The bulletproof fabric is both lightweight and strong
Jin Zhang Group, Peking University
A groundbreaking new material has been developed, boasting incredible strength that surpasses that of Kevlar and Dyneema. Just a thin 1.8-millimetre sheet of this material is capable of stopping a bullet, potentially making it the strongest fabric ever created.
Traditional bulletproof vests function by dispersing the energy of an incoming projectile through a network of interconnected fibres. However, the polymer chains in materials like Kevlar can slip under extreme stress, limiting their protective capabilities.
Over the past six years, Jin Zhang and his team at Peking University have been dedicated to creating materials with even greater strength than existing options. Their recent breakthrough involves aligning carbon nanotubes with aramid polymer chains to prevent molecular slippage, resulting in a fabric that outperforms Kevlar in terms of strength and durability.
Described as a “fabricated carbon nanotube/heterocyclic aramid composite,” the new material is significantly stronger than Kevlar. With just a single layer measuring 0.6 millimetres in thickness, it can effectively reduce the velocity of a bullet from 300 to 220 metres per second. Approximately three layers of this fabric are sufficient to completely stop a bullet, with a total thickness of 1.8 mm, compared to the 4 mm required by Kevlar.
Julie Cairney, a researcher at the University of Sydney, commends the innovative combination of aramid fibres and oriented carbon nanotubes in this new material.

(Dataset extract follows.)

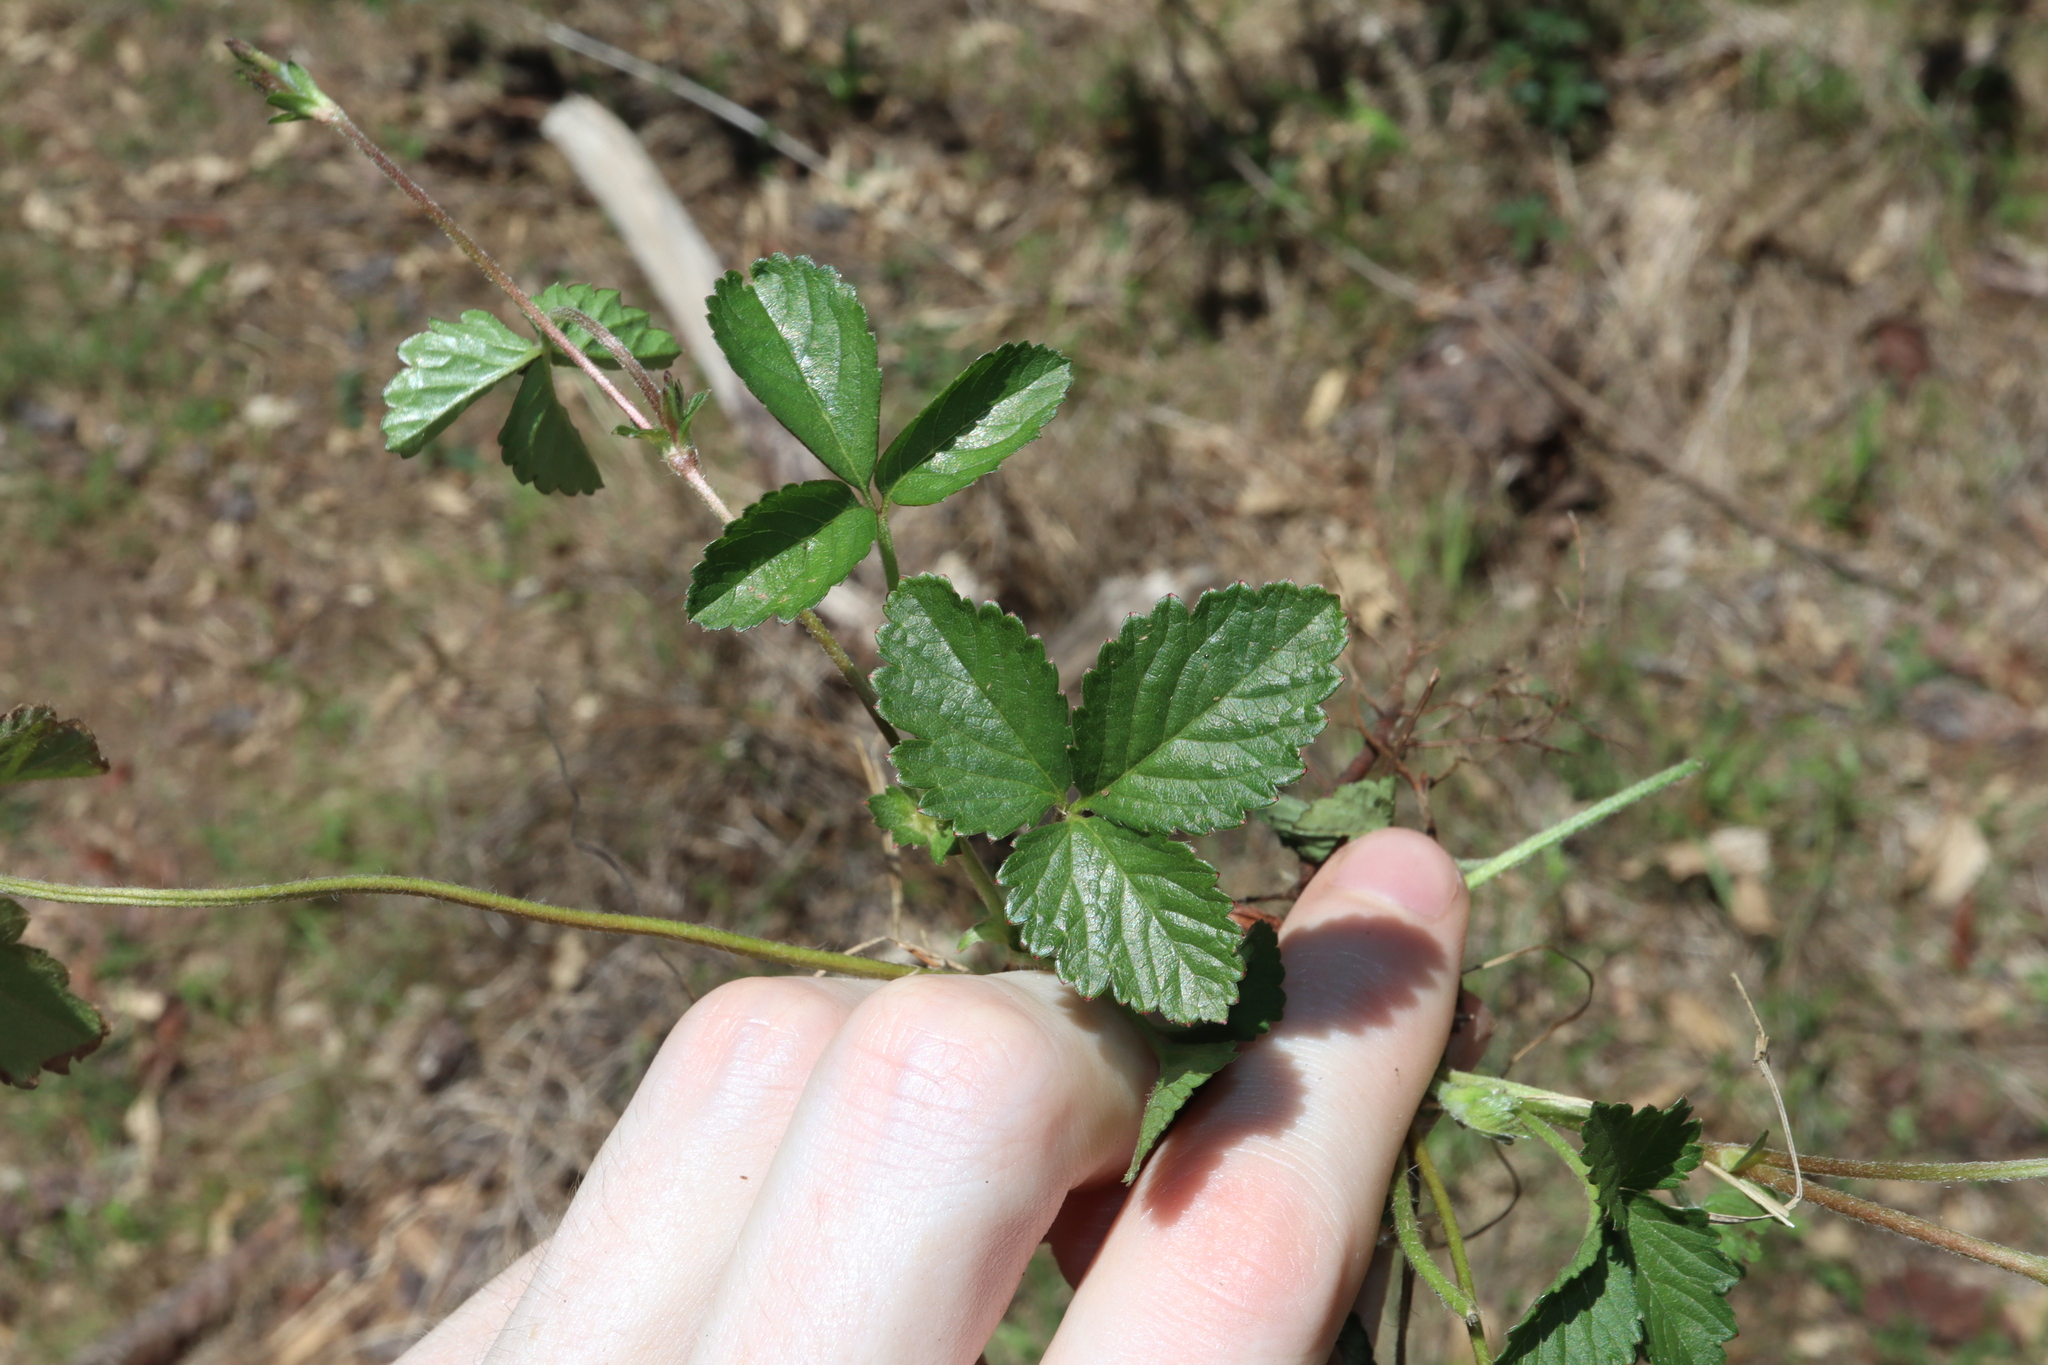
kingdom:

She sees great potential for the development of other advanced composites using this approach, which is also compatible with existing industrial processes, promising scalability and real-world applications.
The implications of this new material are vast, with potential applications in creating lighter and more effective bulletproof vests and armor for personal and military protection. It represents a significant advancement in safety technology, offering enhanced protection without compromising mobility.